[Supplied information]
* * * * * * * * *

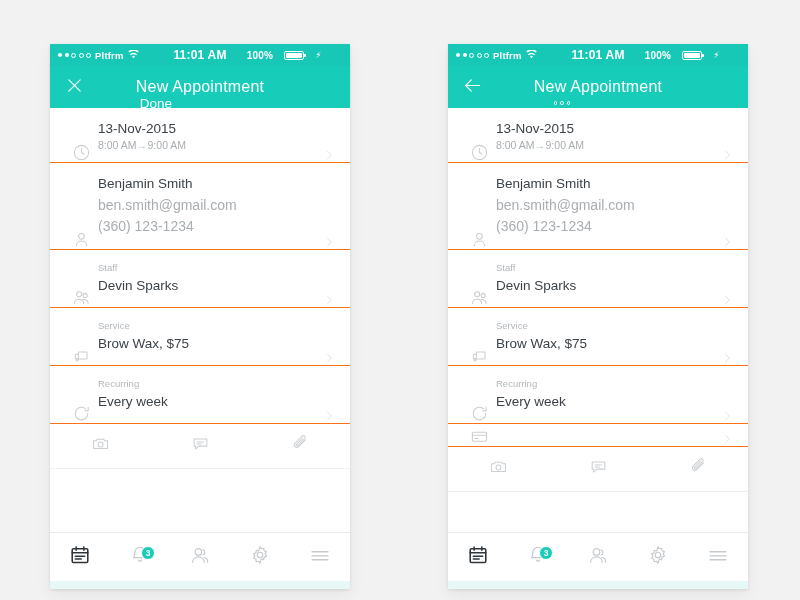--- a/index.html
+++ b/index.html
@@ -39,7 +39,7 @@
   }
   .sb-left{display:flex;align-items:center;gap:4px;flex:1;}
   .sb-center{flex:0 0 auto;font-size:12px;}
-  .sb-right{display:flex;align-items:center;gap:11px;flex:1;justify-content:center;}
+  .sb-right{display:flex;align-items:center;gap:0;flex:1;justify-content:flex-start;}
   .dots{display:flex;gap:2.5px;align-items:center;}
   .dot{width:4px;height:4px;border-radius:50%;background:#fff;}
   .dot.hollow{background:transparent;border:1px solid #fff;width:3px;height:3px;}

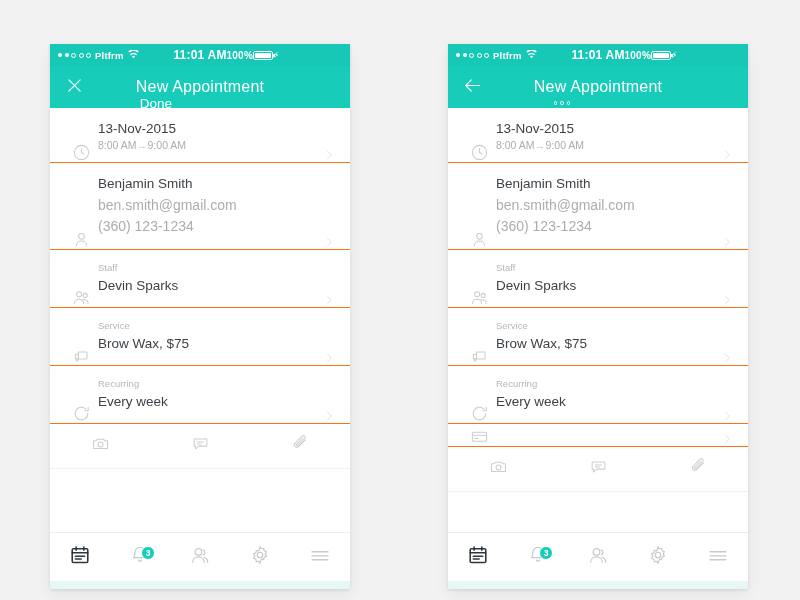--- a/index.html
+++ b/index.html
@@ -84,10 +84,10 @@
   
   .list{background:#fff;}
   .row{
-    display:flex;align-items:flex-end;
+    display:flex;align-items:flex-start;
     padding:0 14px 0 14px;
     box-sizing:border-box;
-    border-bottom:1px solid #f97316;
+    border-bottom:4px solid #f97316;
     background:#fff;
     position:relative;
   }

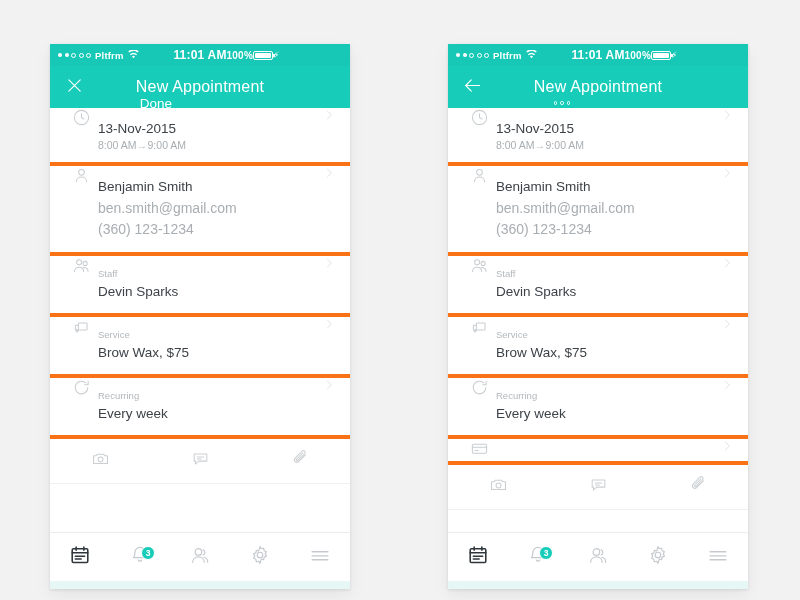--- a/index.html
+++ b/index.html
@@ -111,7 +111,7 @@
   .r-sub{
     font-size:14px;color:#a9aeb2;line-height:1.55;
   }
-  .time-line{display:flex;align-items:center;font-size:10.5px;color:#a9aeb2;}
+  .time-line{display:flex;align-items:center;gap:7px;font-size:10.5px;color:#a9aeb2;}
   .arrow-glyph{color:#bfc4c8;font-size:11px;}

* * * * * * * * *

With the pictures left out, restate word for word every line of the data above, from the first down to the line that contains "border-bottom:1px solid #f97316;".

--- a/index.html
+++ b/index.html
@@ -39,7 +39,7 @@
   }
   .sb-left{display:flex;align-items:center;gap:4px;flex:1;}
   .sb-center{flex:0 0 auto;font-size:12px;}
-  .sb-right{display:flex;align-items:center;gap:11px;flex:1;justify-content:center;}
+  .sb-right{display:flex;align-items:center;gap:0;flex:1;justify-content:flex-start;}
   .dots{display:flex;gap:2.5px;align-items:center;}
   .dot{width:4px;height:4px;border-radius:50%;background:#fff;}
   .dot.hollow{background:transparent;border:1px solid #fff;width:3px;height:3px;}

--- a/index.html
+++ b/index.html
@@ -84,10 +84,10 @@
   
   .list{background:#fff;}
   .row{
-    display:flex;align-items:flex-end;
+    display:flex;align-items:flex-start;
     padding:0 14px 0 14px;
     box-sizing:border-box;
-    border-bottom:1px solid #f97316;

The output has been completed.